Fecal Immunochemical Test (FIT): tests for the presence of hemoglobin in the stool sample using antibodies. This increases the accuracy of detection over the traditional guaiac fecal occult blood test. The patient collects and returns the stool sample in a specially designed FIT kit within 24 hours from collection to prevent false negatives due to hemoglobin degradation. FIT is recommended annually starting at 45 years of age.
Multitarget stool DNA tests with fecal immunochemical
testing (sDNA-FIT): It tests for specific DNA biomarkers present in the cells shed from the colon and rectum along with the FIT component, and only the combination of these two tests is currently approved by the FDA. The patient returns the specially designed kit to the lab with a single stool sample within 72 hours. It is recommended every 1- 3 years.
All positive stool-based testing require colonoscopy for further management. [4] Stool-based tests have the advantage of being done at home, at the time of the patient’s choosing, and in a non-invasive manner. They do not require bowel preparation, unlike direct visualization tests. With more frequent screening intervals, a long-term commitment to screening activity helps achieve its benefit.
2) Visualization:
Visualization may take place directly through endoscopy or indirectly through imaging.
Endoscopy: The primary approach for direct visualization of the colon for cancer screening is colonoscopy. Although flexible sigmoidoscopy allows for direct visualization, its view of the colon is limited and incomplete. Direct visualization approaches allow for diagnostic biopsies which may result in therapeutic interventions if the lesion can be fully excised at the time of diagnosis. If normal, subsequent colonoscopy in average risk individuals is recommended every ten years.
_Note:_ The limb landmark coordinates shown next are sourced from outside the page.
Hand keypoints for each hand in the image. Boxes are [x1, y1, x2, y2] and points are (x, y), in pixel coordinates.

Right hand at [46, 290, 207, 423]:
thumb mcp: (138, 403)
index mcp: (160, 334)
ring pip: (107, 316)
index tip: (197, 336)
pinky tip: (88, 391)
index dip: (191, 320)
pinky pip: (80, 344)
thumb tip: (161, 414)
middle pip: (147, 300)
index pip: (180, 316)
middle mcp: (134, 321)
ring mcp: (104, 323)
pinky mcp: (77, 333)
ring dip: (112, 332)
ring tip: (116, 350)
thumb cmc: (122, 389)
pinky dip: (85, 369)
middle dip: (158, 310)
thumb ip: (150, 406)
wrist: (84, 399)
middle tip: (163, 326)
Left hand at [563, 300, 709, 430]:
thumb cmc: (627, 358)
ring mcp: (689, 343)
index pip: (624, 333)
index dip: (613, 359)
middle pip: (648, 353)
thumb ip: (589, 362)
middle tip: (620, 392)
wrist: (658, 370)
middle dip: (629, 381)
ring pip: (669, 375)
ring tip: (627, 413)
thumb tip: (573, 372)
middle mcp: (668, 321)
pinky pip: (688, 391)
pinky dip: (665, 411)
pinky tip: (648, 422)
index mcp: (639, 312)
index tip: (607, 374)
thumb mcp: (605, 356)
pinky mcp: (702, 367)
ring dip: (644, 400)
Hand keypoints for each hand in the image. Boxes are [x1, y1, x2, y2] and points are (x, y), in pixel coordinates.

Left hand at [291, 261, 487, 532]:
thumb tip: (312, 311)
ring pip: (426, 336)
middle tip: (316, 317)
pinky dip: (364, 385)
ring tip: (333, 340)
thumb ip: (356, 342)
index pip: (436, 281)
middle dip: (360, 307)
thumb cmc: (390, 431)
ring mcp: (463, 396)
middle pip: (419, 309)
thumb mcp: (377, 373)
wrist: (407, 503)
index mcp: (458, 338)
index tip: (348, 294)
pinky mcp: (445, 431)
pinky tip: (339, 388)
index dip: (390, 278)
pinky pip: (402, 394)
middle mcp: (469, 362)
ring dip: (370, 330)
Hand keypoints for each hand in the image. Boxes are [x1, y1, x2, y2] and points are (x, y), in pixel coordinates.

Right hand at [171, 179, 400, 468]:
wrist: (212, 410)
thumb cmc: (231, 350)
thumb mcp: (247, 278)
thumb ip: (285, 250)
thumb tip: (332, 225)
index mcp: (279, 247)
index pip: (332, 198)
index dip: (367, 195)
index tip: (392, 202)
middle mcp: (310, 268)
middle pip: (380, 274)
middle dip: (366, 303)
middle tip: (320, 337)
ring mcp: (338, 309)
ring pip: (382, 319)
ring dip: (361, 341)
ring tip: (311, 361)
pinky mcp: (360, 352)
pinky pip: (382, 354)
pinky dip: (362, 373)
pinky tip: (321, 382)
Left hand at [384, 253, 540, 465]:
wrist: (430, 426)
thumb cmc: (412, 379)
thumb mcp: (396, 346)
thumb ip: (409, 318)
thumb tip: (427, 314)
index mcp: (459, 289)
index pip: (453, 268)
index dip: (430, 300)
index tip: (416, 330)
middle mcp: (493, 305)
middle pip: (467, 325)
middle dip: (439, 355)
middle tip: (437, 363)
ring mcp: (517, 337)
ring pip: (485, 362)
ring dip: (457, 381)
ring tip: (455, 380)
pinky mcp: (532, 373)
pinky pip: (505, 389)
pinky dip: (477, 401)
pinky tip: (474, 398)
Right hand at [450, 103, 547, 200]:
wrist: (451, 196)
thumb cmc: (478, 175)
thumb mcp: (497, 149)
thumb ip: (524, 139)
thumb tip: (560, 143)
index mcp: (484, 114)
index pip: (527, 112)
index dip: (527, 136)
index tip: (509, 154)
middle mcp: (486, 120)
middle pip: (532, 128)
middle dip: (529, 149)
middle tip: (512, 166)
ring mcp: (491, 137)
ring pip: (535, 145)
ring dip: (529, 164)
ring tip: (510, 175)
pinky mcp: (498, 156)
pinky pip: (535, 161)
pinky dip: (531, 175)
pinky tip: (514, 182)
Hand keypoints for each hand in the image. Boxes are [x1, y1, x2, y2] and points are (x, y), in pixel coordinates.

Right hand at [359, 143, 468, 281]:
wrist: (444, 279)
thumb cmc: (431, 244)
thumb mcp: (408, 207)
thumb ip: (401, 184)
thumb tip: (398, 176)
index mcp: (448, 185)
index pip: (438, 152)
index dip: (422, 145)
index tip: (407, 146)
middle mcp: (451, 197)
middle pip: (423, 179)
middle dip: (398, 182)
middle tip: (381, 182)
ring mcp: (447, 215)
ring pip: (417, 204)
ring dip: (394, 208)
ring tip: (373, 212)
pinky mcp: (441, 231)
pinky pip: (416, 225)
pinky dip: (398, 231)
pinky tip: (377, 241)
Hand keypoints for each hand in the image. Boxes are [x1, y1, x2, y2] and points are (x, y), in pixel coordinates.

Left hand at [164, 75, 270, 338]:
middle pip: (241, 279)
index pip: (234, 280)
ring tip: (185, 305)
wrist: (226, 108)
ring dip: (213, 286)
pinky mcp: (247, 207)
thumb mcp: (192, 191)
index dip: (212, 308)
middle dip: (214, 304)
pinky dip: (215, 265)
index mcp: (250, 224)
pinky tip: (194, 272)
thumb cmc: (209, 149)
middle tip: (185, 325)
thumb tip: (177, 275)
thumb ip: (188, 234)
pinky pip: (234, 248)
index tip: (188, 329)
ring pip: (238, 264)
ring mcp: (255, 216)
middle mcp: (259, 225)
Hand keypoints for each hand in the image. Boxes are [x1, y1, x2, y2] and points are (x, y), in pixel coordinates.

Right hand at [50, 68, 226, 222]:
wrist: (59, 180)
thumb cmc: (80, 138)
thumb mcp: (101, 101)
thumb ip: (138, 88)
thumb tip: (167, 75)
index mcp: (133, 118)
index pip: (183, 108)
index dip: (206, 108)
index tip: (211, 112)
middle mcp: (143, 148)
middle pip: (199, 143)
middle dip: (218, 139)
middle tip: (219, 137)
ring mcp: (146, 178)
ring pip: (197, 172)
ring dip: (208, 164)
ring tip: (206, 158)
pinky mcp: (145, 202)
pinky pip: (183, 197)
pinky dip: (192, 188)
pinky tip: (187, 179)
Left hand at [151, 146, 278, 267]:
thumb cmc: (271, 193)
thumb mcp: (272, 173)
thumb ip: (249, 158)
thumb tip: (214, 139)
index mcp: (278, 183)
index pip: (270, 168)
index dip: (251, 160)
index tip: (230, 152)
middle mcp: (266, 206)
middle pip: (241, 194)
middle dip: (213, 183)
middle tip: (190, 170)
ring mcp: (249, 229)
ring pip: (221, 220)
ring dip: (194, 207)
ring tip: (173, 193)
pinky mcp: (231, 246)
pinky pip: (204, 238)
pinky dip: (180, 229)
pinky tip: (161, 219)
Imaging: Computed Tomography (CT) Colonography, or virtual colonoscopy, utilizes CT imaging techniques to construct 2D/3D images of the colon to facilitate visualization of abnormalities on the surface of the colon. These changes may correspond to premalignant or malignant changes and would need follow-up with direct visualization, colonoscopy. Unlike colonoscopy, if normal, subsequent virtual colonoscopy in average risk individuals is recommended every five years.
These visualization studies provide the advantage of longer intervals between screenings; however, the studies cannot be performed at home and require bowel preparation and the expertise of a medical professional. These studies also carry the risk of complications from sedation and instrumentation like bleeding or perforation.
When to stop CRC screening:
The current recommendations are to continue screening in average-risk individuals until 75 years of age. Considerations of life-limiting co-morbidities are always necessary. As our population ages healthfully, there will be more persons 76-85 years of age whose individualized risk for cancer, life expectancy, and comorbidities will demonstrate a benefit for screening. Generally, screening in persons over 85, is not recommended.